(Dataset items)
-=-=-=-=-

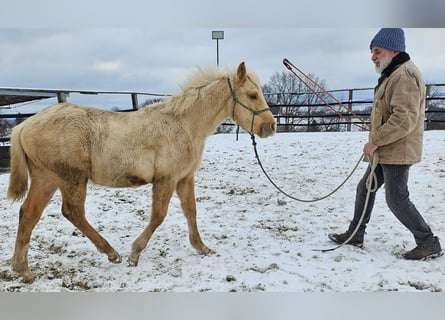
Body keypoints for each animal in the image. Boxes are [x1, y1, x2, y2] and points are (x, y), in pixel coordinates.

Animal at [7, 61, 274, 282]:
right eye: (252, 95)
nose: (270, 126)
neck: (183, 125)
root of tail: (24, 126)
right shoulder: (165, 180)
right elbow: (158, 216)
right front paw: (134, 255)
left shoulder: (184, 178)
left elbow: (191, 211)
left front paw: (202, 247)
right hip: (72, 180)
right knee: (72, 212)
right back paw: (111, 253)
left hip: (46, 179)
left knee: (28, 214)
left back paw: (24, 271)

-=-=-=-=-

→ **To do**:
All the lines that hold the word "right" must appear in the answer, copied from the records.

→ **Solution below**:
right eye: (252, 95)
right shoulder: (165, 180)
right elbow: (158, 216)
right front paw: (134, 255)
right hip: (72, 180)
right knee: (72, 212)
right back paw: (111, 253)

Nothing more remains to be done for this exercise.